For multibody parameter estimation we discussed using the condition number of the data matrix as an explicit objective for experiment design. This was a luxury of using linear least-squares optimization for the regression and it takes advantage of the specialized knowledge we have from the manipulator equations about the model structure. Unfortunately, we don't have an analogous concept in the more general case of nonlinear least squares with general function approximators. This approach also works for identifying linear dynamical systems. The challenge is here perhaps considered less severe since for linear models in the noise-free case even data generated from the impulse response is sufficient for identification.

This topic has received considerable attention lately in the context of model-based reinforcement learning (e.g. Agarwal20b). Broadly speaking, in the ideal case we would like the training data we use for system identification to match the distribution of data that we will encounter when executing the optimal policy. But one cannot know this distribution until we've designed our controller, which (in our current discussion) requires us to have a model. It is a classic "chicken and the egg" problem. In most cases, it speaks to the importance to interleaving system identification and control design instead of the simpler notion of performing identification once and then using the model forevermore.

Input-output (autoregressive) models

Ensembled networks for uncertainty.

Alternatives for nonlinear system identification

MMT / Jack's work Gaussian Processes Koopman operators Move this to some other chapter? it's as much about control as it is about sysid? make connections to: Perron-Frobenious. Occupation measures. Densities. (Finite MDP representation).
world models?

Identification of hybrid systems

hybrid system survey papers decision trees/CART

Linear System Identification with different objective functions

Consider a discrete-time linear system of the form $$x[n+1] = Ax[n]+Bu[n]$$ where $x[n]\in\mathbf{R}^p$ and $u[n]\in\mathbf{R}^q$ are state and control at step $n$. The system matrix $A\in\mathbf{R}^{p\times p}$ and $B\in\mathbf{R}^{p\times q}$ are unknown parameters of the model, and your task is to identify the parameters given a simulated trajectory. Using the trajectory simulation provided in this python notebook, implement the solution for the following problems.
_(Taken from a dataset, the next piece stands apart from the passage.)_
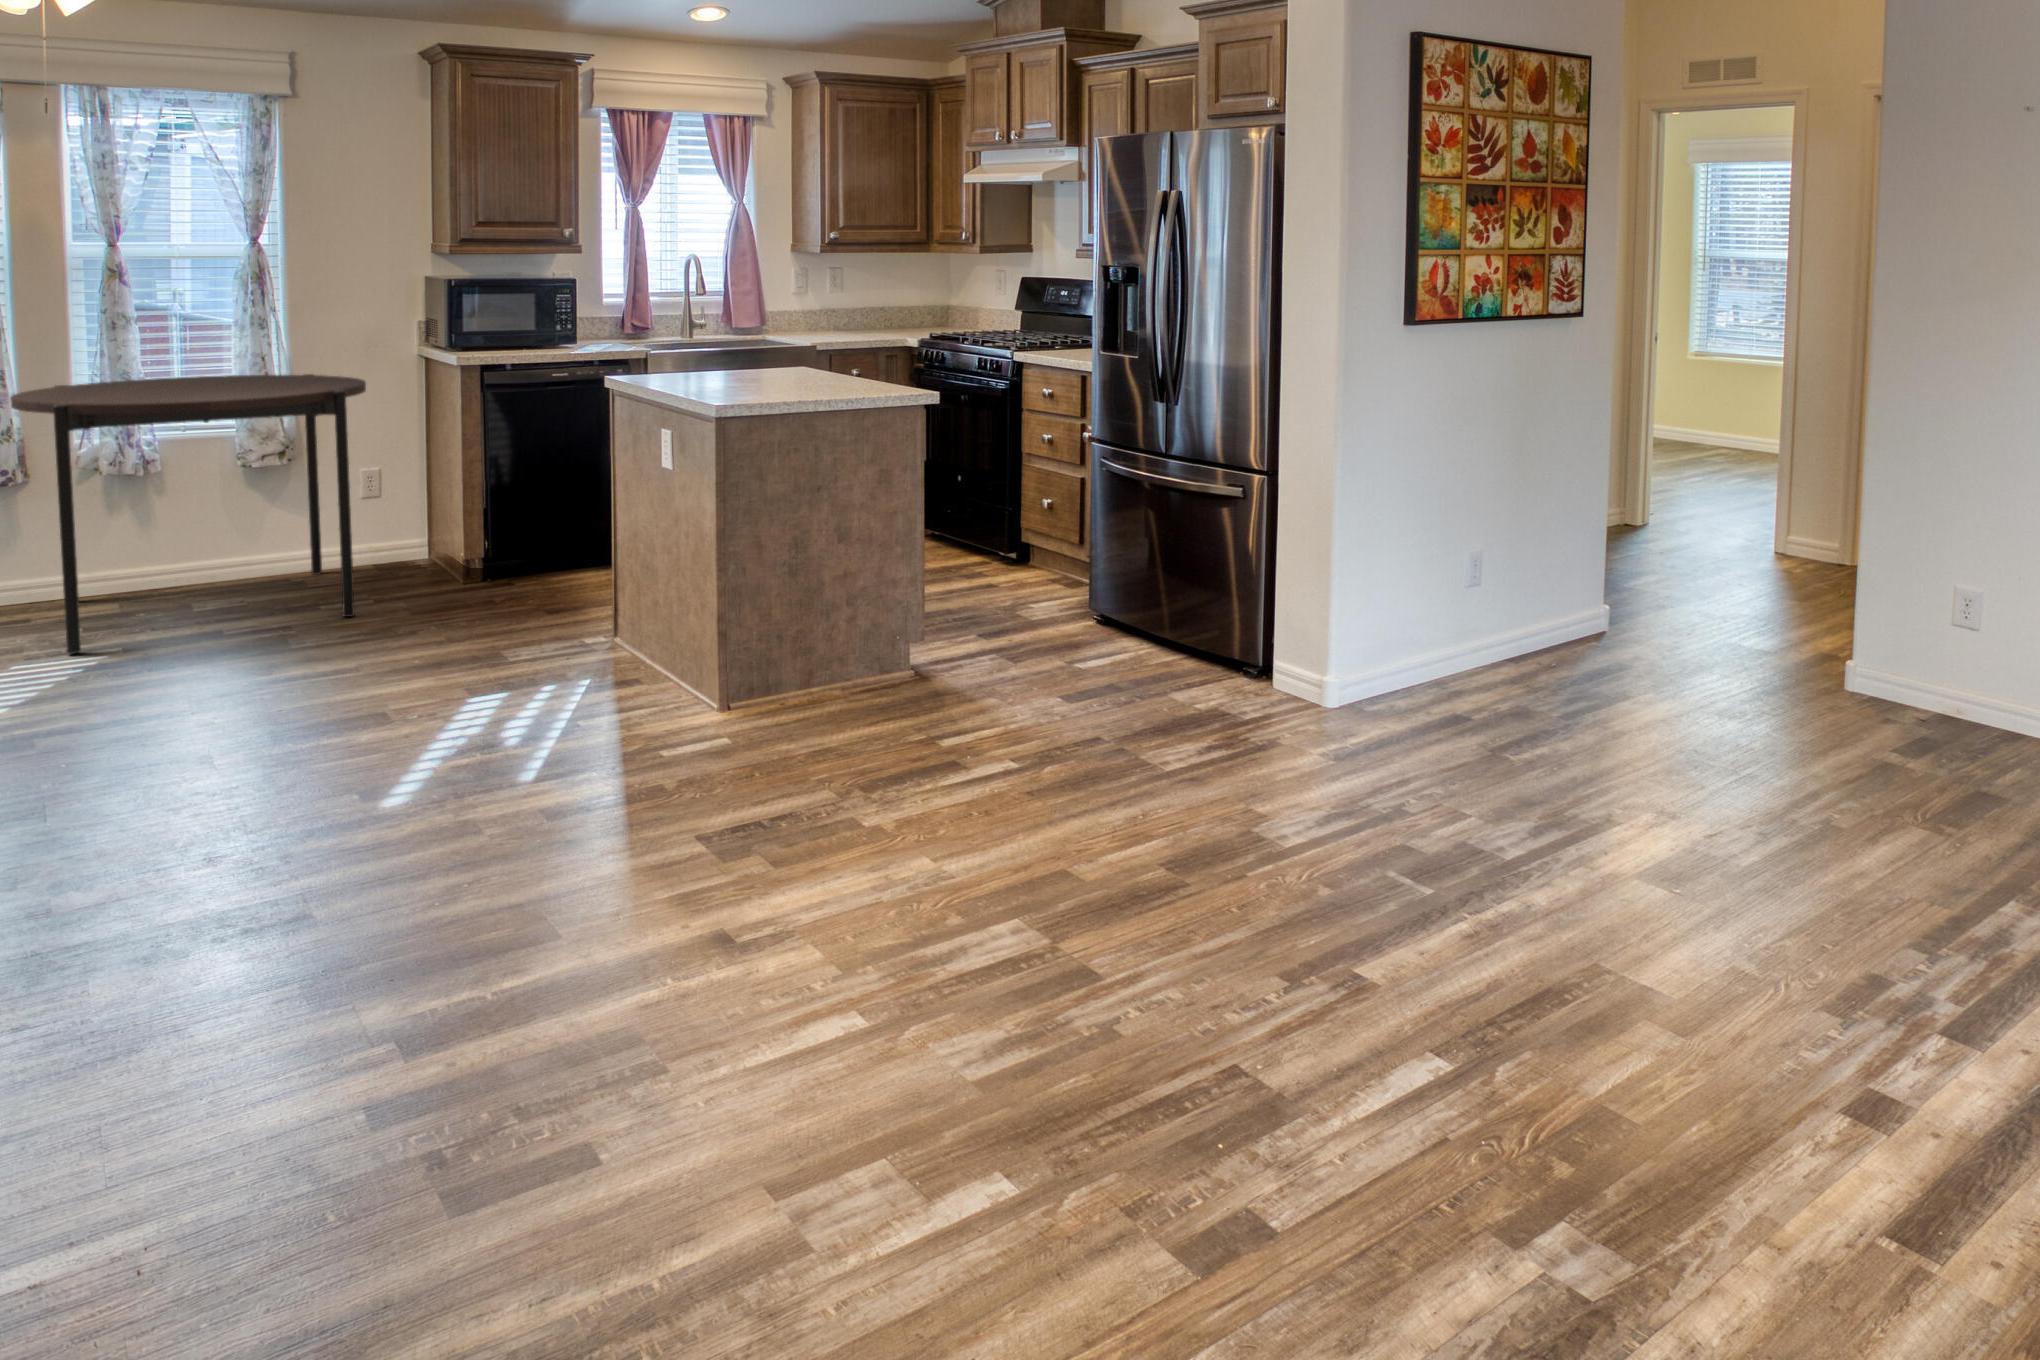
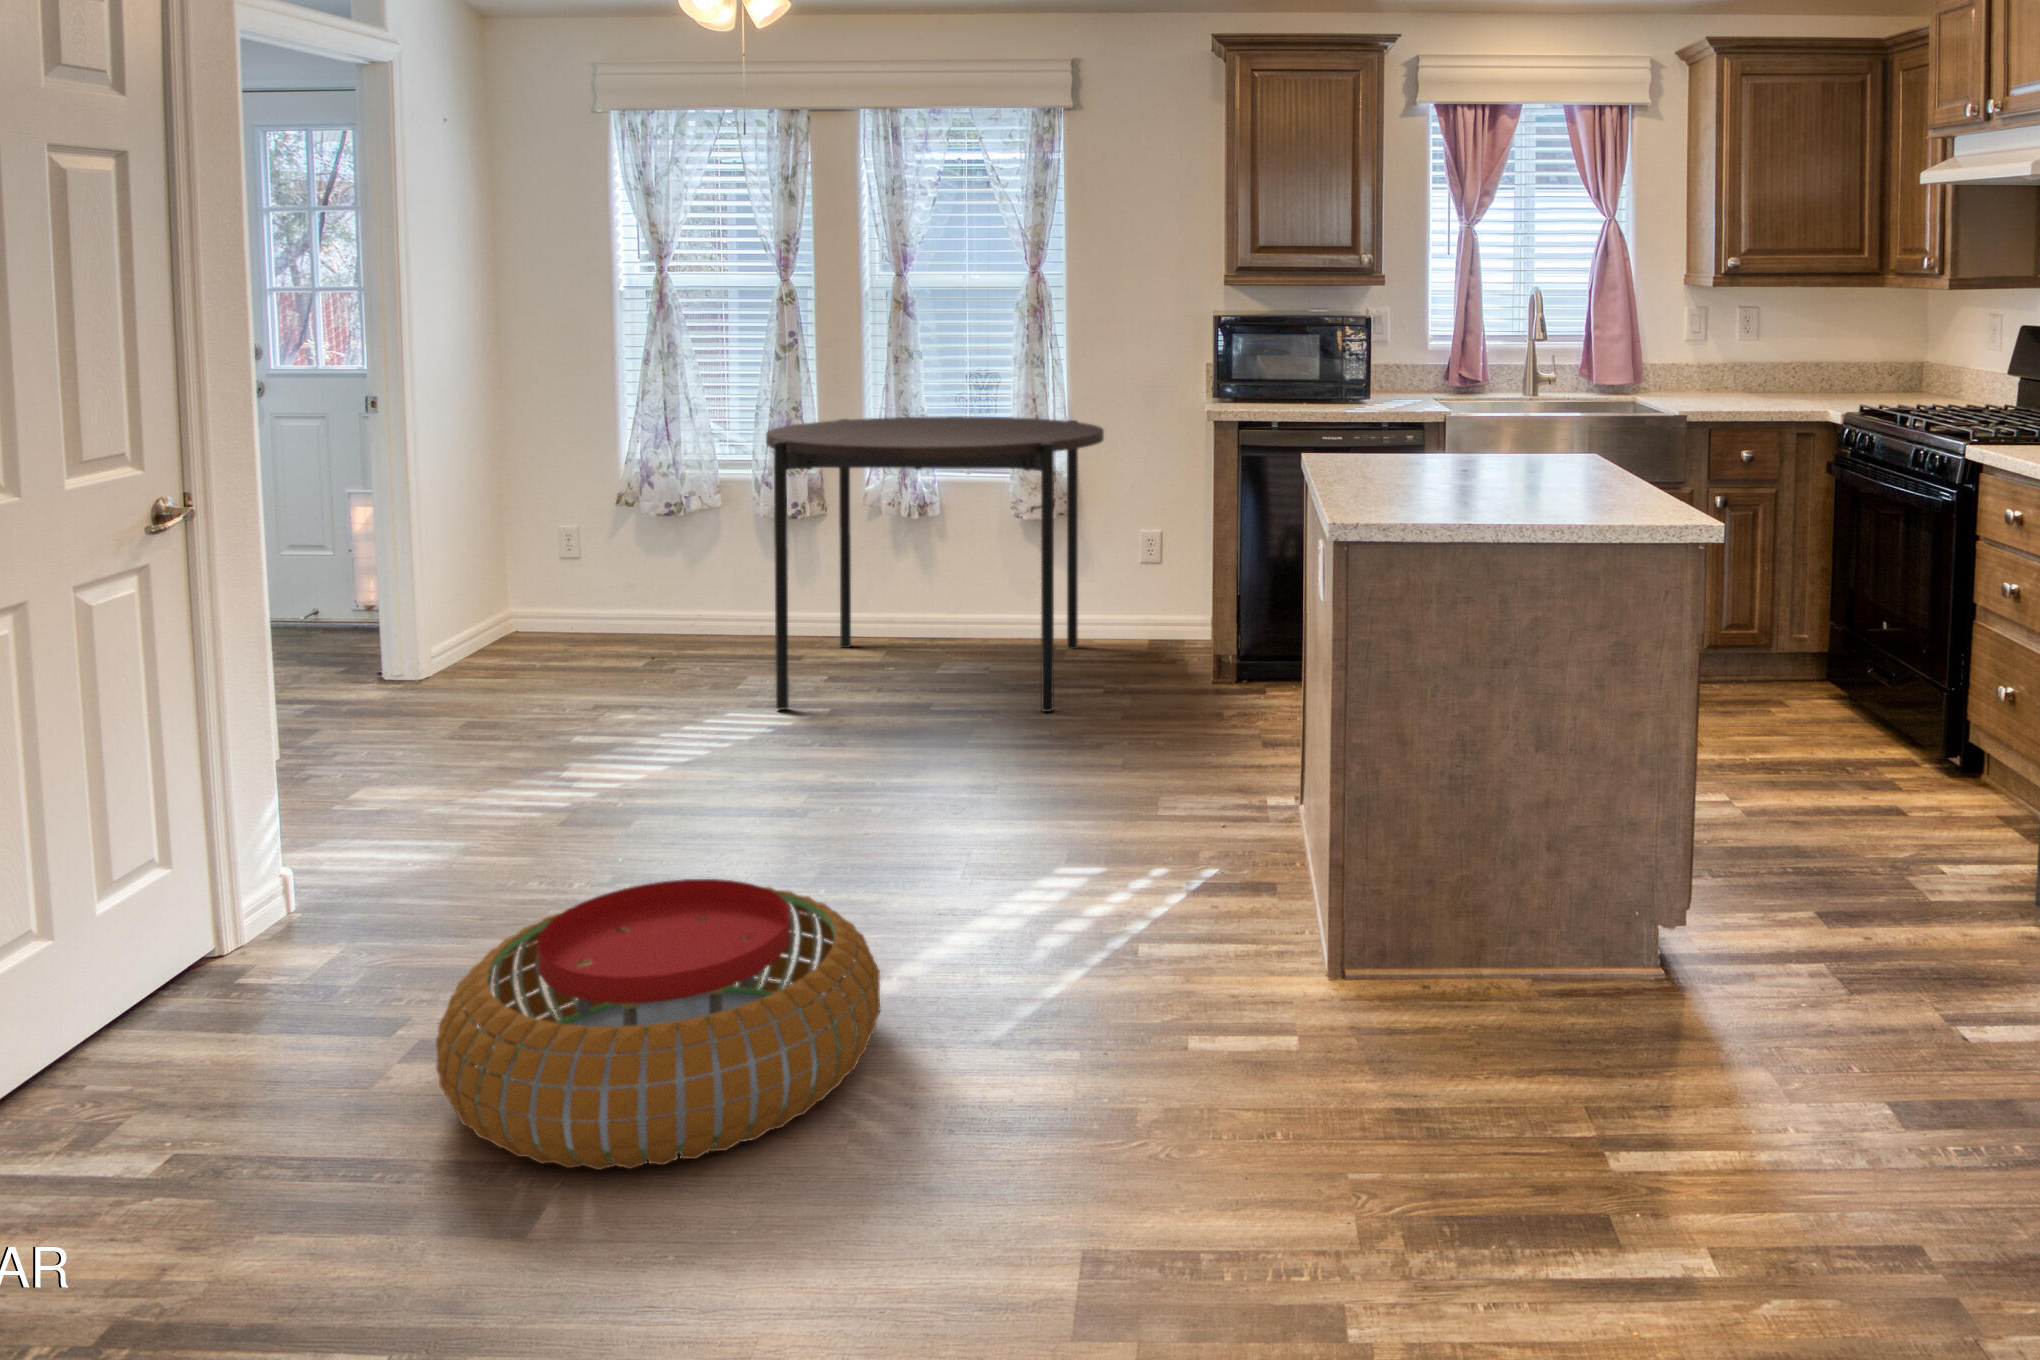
pouf: none [115,714,471,909] -> present [436,879,880,1170]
1. Identify the model parameters by solving $$\min_{A, B}\sum_{n=0}^{N-1}\lVert x[n+1] - Ax[n] -Bu[n] \rVert_2^2.$$
2. Identify the model parameters by solving $$\min_{A, B}\sum_{n=0}^{N-1}\lVert x[n+1] - Ax[n] -Bu[n] \rVert_{\infty}.$$
3. Identify the model parameters by solving $$\min_{A, B}\sum_{n=0}^{N-1}\lVert x[n+1] - Ax[n] -Bu[n] \rVert_1.$$

System Identification for the Perching Glider

In this exercise we will use physically-inspired basis functions to fit the nonlinear dynamics of a perching glider. In this python notebook, you will need to implement least-squares fitting and find the best set of basis functions that describe the dynamics of the glider. Take the time to go through the notebook and understand the code in it, and then answer the following questions. The written question will also be listed in the notebook for your convenience.

1. Work through the coding sections in the notebook.
2. All of the basis configurations we tested used at most 3 basis functions to compute a single acceleration. If we increase the number of basis functions used to compute a single acceleration to 4, the least-squares residual goes down. Why would we limit ourselves to 3 basis functions if by using more we can generate a better fit?